*Exercise*.
Every line below between the one holding "X252375000Y-177800000D03*" and the one holding "X147600000Y-203825000D03*", inclusive, should be copied exactly, and no other line.

*Design files in text formats*.
* * * * * * *

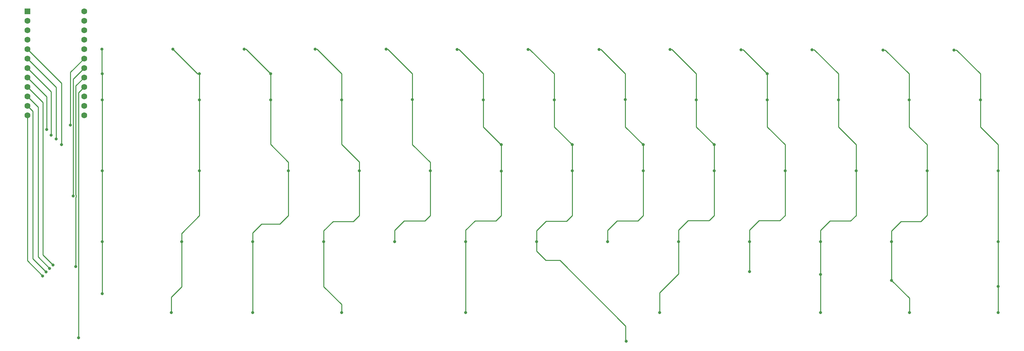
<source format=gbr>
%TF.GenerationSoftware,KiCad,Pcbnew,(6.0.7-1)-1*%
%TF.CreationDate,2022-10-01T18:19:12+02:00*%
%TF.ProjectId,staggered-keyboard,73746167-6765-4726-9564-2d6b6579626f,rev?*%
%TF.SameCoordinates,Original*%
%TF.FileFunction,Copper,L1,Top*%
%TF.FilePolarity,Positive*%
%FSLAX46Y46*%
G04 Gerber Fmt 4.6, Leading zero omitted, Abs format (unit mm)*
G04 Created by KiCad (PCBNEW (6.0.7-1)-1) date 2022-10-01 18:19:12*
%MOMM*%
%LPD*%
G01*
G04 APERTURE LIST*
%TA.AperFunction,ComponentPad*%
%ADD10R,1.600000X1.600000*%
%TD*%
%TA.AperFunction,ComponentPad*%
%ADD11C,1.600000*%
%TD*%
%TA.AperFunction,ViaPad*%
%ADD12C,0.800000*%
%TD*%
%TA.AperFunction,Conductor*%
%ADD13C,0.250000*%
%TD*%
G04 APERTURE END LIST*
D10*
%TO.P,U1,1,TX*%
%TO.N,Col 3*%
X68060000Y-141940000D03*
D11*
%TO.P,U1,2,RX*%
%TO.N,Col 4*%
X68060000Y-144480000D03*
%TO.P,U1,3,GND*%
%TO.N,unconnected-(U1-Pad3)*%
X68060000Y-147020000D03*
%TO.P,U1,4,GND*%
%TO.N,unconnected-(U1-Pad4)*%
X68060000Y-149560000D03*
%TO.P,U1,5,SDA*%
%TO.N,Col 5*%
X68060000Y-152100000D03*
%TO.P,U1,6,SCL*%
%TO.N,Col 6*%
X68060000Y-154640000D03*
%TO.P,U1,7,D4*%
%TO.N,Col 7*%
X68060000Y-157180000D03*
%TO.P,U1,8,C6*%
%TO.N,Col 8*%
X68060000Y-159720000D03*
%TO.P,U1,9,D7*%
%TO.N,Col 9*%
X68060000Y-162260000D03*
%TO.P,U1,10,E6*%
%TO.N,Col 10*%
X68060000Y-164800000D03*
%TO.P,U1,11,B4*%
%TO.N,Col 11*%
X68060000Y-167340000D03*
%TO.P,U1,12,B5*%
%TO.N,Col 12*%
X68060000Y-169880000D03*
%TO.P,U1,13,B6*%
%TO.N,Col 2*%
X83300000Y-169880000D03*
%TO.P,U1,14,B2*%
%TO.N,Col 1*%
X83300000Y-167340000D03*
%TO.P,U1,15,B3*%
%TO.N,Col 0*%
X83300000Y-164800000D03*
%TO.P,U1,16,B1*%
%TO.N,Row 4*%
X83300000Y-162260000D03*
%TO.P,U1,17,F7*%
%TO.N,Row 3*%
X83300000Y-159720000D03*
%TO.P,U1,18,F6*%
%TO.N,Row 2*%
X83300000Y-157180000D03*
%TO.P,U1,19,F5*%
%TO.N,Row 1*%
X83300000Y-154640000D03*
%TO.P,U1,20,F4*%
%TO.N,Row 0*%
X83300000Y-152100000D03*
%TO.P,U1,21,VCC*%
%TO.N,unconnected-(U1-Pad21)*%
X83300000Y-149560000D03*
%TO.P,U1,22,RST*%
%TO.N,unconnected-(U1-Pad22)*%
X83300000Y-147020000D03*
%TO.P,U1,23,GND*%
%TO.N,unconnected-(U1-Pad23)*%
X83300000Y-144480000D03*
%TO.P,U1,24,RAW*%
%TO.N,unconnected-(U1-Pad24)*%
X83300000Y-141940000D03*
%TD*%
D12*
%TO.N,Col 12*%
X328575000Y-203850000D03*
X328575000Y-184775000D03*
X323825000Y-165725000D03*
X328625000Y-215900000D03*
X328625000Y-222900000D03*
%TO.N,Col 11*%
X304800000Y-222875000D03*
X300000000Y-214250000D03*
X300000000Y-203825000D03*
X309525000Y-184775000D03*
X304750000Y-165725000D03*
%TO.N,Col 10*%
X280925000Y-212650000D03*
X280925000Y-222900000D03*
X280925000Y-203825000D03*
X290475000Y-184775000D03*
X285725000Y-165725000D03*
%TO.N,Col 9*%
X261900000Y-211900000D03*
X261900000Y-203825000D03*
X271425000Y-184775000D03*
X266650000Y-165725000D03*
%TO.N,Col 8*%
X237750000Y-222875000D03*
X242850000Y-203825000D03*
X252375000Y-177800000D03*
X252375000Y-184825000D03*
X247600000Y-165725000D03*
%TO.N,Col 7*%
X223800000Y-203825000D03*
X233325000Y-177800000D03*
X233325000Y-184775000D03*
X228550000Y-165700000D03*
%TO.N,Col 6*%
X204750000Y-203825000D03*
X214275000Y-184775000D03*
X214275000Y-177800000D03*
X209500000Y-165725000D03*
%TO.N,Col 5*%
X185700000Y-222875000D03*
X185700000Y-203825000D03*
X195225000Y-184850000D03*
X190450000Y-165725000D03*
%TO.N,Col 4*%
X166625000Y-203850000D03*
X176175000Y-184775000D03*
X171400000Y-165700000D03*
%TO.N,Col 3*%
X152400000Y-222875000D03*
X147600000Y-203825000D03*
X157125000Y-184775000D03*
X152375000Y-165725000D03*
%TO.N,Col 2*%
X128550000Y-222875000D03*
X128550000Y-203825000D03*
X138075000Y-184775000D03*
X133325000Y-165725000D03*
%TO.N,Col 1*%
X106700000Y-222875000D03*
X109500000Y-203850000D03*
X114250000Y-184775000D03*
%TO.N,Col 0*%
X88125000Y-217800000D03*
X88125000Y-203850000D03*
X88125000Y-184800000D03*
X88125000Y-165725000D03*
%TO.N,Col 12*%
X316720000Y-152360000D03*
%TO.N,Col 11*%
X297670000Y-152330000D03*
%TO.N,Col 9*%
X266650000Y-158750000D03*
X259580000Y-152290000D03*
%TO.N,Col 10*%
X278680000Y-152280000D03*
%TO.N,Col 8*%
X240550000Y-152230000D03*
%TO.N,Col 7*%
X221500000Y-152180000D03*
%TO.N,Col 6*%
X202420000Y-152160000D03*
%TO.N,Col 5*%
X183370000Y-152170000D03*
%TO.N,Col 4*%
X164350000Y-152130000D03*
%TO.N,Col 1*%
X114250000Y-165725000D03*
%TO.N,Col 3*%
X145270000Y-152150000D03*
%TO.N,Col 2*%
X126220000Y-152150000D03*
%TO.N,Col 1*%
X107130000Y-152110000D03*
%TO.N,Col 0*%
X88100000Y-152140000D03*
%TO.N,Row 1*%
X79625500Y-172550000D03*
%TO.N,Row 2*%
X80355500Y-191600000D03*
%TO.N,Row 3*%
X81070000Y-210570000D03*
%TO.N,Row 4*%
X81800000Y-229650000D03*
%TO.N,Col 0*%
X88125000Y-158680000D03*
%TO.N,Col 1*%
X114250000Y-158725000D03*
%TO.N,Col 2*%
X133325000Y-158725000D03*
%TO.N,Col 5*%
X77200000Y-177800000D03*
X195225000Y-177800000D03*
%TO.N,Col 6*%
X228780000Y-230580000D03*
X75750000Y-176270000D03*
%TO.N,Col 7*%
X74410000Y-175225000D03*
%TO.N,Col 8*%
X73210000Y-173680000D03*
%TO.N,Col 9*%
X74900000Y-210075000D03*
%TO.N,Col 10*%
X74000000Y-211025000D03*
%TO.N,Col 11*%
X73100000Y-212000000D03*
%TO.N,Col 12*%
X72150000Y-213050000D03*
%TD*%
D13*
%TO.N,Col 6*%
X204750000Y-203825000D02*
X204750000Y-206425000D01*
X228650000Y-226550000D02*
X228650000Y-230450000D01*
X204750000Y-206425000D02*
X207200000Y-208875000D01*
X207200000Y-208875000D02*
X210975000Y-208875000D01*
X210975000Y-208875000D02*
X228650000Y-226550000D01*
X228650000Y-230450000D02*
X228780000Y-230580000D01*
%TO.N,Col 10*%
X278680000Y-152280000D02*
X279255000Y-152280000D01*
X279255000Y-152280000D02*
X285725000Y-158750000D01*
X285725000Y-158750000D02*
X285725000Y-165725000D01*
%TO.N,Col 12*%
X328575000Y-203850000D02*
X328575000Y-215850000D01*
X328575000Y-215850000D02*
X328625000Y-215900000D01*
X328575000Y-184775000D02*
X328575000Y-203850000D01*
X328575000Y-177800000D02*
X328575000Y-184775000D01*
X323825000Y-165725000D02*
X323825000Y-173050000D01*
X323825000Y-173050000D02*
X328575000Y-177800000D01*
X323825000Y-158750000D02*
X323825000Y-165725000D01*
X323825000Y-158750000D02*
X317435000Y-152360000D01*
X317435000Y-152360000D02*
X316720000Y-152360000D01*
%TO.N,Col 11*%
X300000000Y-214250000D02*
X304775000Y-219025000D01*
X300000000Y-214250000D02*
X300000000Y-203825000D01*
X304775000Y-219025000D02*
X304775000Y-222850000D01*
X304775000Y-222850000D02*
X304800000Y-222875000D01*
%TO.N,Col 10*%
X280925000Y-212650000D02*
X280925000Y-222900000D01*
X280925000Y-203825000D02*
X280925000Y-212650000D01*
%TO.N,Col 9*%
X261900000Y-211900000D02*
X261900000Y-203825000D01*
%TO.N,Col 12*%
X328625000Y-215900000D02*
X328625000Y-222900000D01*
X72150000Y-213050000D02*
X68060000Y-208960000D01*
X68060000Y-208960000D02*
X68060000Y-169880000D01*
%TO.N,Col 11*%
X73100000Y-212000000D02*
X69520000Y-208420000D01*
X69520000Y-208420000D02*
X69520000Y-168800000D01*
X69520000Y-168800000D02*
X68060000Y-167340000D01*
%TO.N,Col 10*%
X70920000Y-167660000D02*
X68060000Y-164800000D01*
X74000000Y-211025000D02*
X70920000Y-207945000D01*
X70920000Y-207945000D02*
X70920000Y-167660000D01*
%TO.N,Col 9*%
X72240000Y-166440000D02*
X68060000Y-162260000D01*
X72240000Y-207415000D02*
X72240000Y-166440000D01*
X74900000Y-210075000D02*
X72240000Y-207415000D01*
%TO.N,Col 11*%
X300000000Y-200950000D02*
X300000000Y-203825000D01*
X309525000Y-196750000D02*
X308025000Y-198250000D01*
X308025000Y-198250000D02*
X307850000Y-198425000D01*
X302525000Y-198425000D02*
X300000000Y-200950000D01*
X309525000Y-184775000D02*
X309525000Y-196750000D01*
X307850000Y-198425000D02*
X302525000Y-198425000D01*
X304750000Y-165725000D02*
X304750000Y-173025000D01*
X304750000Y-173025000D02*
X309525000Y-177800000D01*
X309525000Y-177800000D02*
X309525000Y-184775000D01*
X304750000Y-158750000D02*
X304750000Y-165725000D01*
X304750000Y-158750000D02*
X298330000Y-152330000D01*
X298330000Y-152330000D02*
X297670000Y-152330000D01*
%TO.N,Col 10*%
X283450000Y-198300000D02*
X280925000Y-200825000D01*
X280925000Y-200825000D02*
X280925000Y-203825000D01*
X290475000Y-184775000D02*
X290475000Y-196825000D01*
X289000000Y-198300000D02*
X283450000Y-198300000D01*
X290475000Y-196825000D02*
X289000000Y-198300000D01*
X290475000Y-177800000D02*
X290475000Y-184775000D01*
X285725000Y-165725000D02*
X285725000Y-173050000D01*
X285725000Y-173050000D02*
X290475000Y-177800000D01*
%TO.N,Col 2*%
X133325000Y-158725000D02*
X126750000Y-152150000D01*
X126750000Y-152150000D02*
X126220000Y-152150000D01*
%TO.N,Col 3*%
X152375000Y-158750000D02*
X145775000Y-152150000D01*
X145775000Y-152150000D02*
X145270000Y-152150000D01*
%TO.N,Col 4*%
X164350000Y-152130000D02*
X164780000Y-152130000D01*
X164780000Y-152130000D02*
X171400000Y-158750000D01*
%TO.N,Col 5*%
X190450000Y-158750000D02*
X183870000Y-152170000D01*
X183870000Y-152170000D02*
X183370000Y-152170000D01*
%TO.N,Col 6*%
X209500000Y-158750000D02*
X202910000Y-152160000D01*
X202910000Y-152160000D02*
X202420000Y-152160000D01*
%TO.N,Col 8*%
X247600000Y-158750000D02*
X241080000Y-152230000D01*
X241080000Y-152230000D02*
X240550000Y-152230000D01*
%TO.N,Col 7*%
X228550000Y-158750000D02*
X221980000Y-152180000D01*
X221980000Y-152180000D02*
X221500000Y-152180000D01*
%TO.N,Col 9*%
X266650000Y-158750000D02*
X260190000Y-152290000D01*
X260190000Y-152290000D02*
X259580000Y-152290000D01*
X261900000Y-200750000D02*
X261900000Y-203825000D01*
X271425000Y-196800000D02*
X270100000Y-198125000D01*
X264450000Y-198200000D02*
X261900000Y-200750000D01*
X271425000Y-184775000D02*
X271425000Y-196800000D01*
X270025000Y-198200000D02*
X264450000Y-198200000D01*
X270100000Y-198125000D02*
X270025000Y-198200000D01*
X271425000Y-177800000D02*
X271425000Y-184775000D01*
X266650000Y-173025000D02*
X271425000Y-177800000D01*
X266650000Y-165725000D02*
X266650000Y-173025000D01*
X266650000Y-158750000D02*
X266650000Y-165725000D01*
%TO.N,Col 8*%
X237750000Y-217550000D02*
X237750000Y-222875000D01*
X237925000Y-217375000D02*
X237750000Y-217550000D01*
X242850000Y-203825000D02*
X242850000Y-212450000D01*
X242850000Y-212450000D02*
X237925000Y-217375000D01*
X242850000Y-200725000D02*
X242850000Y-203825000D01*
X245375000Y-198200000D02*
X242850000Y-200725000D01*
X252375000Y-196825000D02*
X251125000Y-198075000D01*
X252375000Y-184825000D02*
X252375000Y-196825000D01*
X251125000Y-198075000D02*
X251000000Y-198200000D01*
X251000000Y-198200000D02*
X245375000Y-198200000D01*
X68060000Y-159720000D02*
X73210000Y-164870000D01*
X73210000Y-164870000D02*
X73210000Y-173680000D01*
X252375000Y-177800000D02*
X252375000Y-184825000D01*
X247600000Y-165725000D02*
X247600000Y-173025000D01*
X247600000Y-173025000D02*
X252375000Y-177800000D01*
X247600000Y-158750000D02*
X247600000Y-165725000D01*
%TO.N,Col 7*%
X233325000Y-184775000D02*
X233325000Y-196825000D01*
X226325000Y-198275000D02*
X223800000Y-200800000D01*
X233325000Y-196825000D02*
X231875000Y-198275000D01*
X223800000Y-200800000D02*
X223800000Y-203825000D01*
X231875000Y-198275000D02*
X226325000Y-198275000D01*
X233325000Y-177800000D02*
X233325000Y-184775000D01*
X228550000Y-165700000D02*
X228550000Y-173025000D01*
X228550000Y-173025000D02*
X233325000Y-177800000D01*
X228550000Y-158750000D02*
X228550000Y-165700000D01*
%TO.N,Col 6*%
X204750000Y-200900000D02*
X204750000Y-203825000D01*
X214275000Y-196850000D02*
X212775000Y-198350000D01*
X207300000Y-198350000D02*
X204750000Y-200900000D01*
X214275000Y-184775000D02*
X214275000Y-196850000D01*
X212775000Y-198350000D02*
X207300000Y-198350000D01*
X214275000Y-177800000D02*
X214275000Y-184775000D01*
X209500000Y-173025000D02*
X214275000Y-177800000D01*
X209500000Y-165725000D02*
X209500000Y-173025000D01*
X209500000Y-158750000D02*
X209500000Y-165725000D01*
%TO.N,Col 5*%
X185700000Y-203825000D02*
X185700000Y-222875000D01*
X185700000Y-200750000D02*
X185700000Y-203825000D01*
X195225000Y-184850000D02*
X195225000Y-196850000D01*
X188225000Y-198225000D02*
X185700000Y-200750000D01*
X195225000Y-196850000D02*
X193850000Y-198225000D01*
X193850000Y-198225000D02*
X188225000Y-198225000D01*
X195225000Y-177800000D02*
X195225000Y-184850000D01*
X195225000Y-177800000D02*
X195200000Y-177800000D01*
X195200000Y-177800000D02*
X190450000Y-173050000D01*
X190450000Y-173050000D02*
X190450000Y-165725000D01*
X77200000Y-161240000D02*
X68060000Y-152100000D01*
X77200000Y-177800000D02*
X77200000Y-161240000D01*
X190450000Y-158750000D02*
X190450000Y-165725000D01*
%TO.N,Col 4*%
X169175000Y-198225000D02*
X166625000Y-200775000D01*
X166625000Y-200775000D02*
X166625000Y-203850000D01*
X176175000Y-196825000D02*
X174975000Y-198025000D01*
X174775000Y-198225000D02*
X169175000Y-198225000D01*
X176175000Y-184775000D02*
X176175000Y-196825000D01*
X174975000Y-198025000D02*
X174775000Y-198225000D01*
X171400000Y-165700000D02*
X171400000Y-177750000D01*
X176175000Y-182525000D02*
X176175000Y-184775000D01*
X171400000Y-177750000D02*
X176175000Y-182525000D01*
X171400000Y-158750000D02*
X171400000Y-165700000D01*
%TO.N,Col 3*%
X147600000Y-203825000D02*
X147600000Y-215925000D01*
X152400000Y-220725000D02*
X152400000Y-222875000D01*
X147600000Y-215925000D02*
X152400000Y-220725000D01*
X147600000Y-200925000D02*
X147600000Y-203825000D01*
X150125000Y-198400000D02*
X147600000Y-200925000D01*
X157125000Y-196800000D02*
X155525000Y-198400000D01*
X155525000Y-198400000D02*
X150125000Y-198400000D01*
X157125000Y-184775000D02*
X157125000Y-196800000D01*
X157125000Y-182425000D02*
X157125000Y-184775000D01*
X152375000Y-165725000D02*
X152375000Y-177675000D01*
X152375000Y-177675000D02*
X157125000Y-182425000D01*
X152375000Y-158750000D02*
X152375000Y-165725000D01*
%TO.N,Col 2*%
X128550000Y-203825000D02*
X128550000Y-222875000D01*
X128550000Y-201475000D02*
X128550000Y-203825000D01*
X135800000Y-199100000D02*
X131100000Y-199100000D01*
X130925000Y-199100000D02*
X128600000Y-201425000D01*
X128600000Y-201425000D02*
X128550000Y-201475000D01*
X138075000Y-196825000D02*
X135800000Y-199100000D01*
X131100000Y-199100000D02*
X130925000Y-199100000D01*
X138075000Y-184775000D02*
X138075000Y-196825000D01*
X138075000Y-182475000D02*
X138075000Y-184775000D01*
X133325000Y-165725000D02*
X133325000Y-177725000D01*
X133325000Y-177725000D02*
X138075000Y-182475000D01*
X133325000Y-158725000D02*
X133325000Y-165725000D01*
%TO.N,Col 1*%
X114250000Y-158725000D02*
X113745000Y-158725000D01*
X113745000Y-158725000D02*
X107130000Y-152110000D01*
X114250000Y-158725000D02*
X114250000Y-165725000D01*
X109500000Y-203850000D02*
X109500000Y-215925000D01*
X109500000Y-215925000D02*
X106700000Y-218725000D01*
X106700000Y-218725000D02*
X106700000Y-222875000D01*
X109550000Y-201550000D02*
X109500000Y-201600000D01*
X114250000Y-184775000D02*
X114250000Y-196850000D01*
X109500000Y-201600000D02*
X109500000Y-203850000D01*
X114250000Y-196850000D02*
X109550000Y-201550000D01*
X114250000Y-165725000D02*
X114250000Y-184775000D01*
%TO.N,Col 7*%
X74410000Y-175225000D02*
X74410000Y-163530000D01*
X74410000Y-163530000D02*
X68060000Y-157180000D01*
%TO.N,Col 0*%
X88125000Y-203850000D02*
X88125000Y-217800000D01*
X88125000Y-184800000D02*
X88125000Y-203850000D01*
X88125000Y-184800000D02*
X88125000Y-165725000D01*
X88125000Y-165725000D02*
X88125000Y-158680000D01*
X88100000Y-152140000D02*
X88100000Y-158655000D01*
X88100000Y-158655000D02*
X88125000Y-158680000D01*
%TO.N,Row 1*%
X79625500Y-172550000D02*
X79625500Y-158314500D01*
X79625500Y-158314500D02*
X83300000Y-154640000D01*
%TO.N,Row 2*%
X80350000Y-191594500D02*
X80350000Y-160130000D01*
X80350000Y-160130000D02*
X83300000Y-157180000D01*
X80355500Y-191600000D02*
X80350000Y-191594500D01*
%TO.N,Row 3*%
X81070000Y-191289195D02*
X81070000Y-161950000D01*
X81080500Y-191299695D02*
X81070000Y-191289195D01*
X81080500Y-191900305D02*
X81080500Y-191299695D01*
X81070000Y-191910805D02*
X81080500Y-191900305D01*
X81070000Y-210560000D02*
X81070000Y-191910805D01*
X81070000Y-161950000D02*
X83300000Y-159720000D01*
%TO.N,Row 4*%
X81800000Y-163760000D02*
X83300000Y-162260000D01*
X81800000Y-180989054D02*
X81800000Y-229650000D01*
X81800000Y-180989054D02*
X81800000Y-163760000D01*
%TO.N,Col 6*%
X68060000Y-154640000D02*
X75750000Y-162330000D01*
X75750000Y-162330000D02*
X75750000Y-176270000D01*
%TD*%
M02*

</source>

* * * * * * *

*Solved exercise*.
X252375000Y-177800000D03*
X252375000Y-184825000D03*
X247600000Y-165725000D03*
%TO.N,Col 7*%
X223800000Y-203825000D03*
X233325000Y-177800000D03*
X233325000Y-184775000D03*
X228550000Y-165700000D03*
%TO.N,Col 6*%
X204750000Y-203825000D03*
X214275000Y-184775000D03*
X214275000Y-177800000D03*
X209500000Y-165725000D03*
%TO.N,Col 5*%
X185700000Y-222875000D03*
X185700000Y-203825000D03*
X195225000Y-184850000D03*
X190450000Y-165725000D03*
%TO.N,Col 4*%
X166625000Y-203850000D03*
X176175000Y-184775000D03*
X171400000Y-165700000D03*
%TO.N,Col 3*%
X152400000Y-222875000D03*
X147600000Y-203825000D03*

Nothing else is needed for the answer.